A Study on Slip Characteristics Using Hybrid Particle-Continuum Method

Abstract

An effective boundary potential has been proposed to solve nonperiodic boundary condition (NPBC) of hybrid method. The optimized hybrid method is applied to investigate the influences of the channel height and solid–liquid interaction parameters on slip characteristics of Couette flows in micro/nanochannels. By changing the channel height, we find that the relative slip lengths show the obvious negative correlation with the channel height and fewer density oscillations are generated near the solid wall in the larger channel height.

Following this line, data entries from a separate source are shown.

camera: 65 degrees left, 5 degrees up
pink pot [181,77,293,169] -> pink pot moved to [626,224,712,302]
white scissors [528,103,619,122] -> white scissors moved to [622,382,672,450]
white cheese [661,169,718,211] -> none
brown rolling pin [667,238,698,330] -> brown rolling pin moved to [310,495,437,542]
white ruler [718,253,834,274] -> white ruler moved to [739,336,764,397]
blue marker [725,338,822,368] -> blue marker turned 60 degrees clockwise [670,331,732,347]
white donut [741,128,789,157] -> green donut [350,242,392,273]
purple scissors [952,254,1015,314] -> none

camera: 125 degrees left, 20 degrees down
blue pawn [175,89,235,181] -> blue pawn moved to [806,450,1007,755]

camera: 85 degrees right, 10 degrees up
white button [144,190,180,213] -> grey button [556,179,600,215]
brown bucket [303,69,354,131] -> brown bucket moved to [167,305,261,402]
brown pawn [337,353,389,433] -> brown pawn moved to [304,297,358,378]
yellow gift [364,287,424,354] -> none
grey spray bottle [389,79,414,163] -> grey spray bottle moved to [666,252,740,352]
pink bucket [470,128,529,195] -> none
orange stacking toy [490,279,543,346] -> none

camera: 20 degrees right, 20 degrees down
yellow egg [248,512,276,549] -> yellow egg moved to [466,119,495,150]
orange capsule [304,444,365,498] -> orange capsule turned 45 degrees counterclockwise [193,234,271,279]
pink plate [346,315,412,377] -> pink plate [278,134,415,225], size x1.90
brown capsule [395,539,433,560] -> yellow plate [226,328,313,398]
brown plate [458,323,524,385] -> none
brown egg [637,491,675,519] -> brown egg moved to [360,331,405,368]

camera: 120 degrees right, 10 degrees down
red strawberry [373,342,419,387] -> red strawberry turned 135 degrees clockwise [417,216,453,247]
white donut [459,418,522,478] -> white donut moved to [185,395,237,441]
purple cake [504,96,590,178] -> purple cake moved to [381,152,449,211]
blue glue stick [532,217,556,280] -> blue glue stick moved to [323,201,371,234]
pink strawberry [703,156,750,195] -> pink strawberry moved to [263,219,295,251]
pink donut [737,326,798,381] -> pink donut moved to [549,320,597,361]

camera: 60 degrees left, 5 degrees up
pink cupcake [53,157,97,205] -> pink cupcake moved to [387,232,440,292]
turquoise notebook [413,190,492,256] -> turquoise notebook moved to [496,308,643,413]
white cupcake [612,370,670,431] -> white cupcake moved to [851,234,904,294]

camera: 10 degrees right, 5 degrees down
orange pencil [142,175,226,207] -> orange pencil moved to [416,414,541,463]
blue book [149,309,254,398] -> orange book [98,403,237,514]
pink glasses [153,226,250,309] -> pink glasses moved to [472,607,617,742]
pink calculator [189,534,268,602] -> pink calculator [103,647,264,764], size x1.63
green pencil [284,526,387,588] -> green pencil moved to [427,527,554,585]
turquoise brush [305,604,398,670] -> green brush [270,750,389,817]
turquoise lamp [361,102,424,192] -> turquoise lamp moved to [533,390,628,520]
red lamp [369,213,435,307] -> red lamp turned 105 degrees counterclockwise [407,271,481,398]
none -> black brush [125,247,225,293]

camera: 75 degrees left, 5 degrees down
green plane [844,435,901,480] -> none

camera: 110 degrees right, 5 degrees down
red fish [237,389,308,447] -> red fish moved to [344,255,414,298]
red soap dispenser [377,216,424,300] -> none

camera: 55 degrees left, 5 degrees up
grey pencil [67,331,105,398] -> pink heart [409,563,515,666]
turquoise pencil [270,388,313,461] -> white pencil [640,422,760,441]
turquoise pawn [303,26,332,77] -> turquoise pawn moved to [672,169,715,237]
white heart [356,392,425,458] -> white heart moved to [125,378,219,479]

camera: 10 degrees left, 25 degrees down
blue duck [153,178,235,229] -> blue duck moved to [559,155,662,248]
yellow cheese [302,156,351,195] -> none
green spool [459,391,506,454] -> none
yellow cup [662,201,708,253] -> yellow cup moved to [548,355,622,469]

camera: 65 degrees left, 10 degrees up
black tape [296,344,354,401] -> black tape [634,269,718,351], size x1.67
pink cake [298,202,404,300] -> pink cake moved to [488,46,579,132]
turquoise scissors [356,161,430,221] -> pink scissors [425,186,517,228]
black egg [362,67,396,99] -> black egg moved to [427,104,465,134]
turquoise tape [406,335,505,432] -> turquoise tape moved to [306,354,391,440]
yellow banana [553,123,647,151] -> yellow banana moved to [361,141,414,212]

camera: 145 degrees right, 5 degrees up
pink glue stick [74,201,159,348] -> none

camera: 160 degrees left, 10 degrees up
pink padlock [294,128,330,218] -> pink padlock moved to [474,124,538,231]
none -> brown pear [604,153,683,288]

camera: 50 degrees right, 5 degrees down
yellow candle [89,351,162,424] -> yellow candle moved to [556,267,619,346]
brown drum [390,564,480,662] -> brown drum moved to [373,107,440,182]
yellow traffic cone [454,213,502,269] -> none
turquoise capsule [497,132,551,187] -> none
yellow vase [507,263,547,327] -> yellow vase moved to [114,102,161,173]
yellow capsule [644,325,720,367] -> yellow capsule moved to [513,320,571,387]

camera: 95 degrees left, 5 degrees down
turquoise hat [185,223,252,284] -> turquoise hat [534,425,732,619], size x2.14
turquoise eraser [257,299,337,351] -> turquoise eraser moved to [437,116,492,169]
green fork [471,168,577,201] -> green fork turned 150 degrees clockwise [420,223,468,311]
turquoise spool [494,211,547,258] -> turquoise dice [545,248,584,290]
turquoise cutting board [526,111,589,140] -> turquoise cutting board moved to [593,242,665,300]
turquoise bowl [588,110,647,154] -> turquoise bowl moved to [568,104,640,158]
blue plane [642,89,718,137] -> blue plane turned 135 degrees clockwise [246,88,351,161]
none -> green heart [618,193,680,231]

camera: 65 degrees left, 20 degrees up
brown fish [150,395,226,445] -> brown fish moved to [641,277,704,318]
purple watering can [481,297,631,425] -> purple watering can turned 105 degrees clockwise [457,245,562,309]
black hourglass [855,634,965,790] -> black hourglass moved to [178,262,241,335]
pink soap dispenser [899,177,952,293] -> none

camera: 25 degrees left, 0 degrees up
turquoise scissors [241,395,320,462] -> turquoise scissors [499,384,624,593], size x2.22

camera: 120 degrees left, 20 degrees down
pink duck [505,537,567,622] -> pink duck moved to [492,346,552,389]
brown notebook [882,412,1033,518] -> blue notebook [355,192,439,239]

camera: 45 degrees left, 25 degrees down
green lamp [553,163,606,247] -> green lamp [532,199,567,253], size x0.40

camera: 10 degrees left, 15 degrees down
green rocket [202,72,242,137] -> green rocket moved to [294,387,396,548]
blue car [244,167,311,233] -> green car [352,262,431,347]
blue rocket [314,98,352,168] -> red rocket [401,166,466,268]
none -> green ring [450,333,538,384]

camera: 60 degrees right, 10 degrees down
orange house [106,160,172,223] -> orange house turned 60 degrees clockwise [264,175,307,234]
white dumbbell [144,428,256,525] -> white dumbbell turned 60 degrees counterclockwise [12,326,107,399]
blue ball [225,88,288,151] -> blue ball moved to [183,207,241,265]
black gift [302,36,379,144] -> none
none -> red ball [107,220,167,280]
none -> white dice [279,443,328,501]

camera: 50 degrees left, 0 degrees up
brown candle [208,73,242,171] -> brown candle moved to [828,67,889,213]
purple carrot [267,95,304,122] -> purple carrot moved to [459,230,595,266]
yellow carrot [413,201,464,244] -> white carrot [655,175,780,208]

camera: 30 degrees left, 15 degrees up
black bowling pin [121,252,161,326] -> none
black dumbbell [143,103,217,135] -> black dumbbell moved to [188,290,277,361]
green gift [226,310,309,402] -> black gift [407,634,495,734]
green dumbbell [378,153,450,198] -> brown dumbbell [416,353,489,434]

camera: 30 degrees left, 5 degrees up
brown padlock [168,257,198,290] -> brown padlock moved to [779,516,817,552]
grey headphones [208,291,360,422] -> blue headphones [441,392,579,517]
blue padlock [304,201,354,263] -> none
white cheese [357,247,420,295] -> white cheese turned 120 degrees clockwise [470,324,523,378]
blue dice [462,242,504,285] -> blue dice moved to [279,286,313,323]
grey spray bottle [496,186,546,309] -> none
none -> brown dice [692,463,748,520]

Moreover, we continue to investigate the solid–liquid interaction parameters, including the solid–liquid energy scales ratio (C1) and solid–liquid length scales ratio (C2). The results show that the solid–liquid surface changes from hydrophobic to hydrophilic with the increase of C1, the arrangement of liquid particles adjacent to the solid particles is more disorganized over the hydrophobic solid–liquid surface compared with the hydrophilic surface, and the probability of the liquid particles that appear near the solid particles becomes smaller. Meanwhile, the relative slip lengths are minimum when the liquid and solid particles have the same diameter. Furthermore, the relative slip lengths follow a linear relationship with the shear rate when the solid–liquid interaction parameters change. The plenty computational time has been saved by the present hybrid method compared with the full molecular dynamics simulation (FMD) in this paper.